Write down the listing again exactly as it appears below, without its pictures.
● ● ● ● ● ● ●
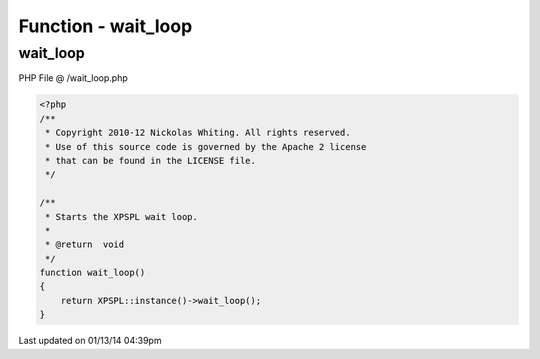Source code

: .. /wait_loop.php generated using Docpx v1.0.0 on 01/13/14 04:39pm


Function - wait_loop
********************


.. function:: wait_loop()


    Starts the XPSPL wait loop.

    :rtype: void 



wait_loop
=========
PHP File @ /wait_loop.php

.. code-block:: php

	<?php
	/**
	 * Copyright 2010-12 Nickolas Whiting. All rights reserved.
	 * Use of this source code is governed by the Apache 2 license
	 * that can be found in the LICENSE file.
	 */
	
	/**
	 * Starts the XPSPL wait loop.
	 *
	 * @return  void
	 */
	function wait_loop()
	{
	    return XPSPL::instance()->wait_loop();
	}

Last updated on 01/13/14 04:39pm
● ● ● ● ● ● ●
## Response for this exercise
Source code

: .. /wait_loop.php generated using Docpx v1.0.0 on 01/13/14 04:39pm


Function - wait_loop
********************


.. function:: wait_loop()


    Starts the XPSPL wait loop.

    :rtype: void 



wait_loop
=========
PHP File @ /wait_loop.php

.. code-block:: php

	<?php
	/**
	 * Copyright 2010-12 Nickolas Whiting. All rights reserved.
	 * Use of this source code is governed by the Apache 2 license
	 * that can be found in the LICENSE file.
	 */
	
	/**
	 * Starts the XPSPL wait loop.
	 *
	 * @return  void
	 */
	function wait_loop()
	{
	    return XPSPL::instance()->wait_loop();
	}

Last updated on 01/13/14 04:39pm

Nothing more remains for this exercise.